Paratrace traces the path between a client and a server, much like "traceroute", but with a major twist: Rather than iterate the TTLs of UDP, ICMP, or even TCP SYN packets, paratrace attaches itself to an existing, stateful- firewall-approved TCP flow, statelessly releasing as many TCP Keepalive messages as the software estimates the remote host is hop-distant. The resultant ICMP Time Exceeded replies are analyzed, with their original hopcount "tattooed" in the IPID field copied into the returned packets by so many helpful routers. Through this process, paratrace can trace a route without modulating a single byte of TCP/Layer 4, and thus delivers fully valid (if occasionally redundant) segments at Layer 4 -- segments generated by another process entirely.
A package containing implementations of each is available under the BSD License.
Monday, November 18, 2002
LINUX SOFTWARE ENCYCLOPEDIA
I've been keeping the Linux Software Encyclopedia going for nearly seven years now, although updates have been very sporadic over the last two or three. You'll find a horrific number of dead links, but the installation of a DSL line at my Unindicted Co-Conspirator's place will allow me to get back to occasional updates in the near future.
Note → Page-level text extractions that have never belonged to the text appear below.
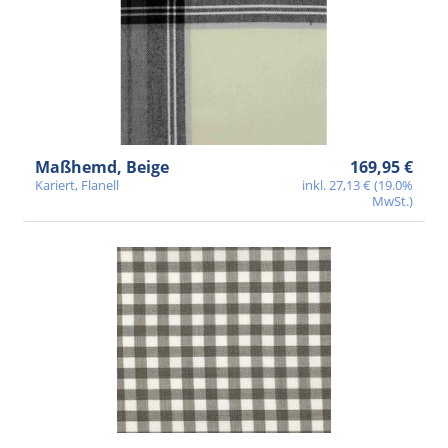
n
g
:
Maßhemd, Beige
169,95 €
Kariert, Flanell
inkl. 27,13 € (19.0%
MwSt.)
PROGRAMMING TEXTS AND TUTORIALS
I've recently had occasion to update and expand several parts of my Programing Texts and Tutorials page. The dotcom meltdown has led to more than a few dead links, but most of the stuff I originally found 3 or 4 years ago is still out there, along with all sorts of spiffy new things. Follow the links in the "Recent Changes" section to find the updated sections. Enjoy.
QUANTUM PROGRAMMING LANGUAGE
The fine folks at Lambda the Ultimate, a weblog whose discovery provided a lot of the impetus for splitting my software stuff off into this weblog, have found a fascinating paper about the development of a language for quantum programming. It's 42 pages and available in DVI, PostScript and PDF.
LAPACK/BLAS AND CLUSTERING
In the course of investigating options for a cluster of Linux boxes hereabouts, I've cobbled together the beginnings of a Scientific Computing on Linux web page. It currently contains information about the varieties of BLAS and LINPACK available for Linux programs, as well as overviews of the available clustering packages.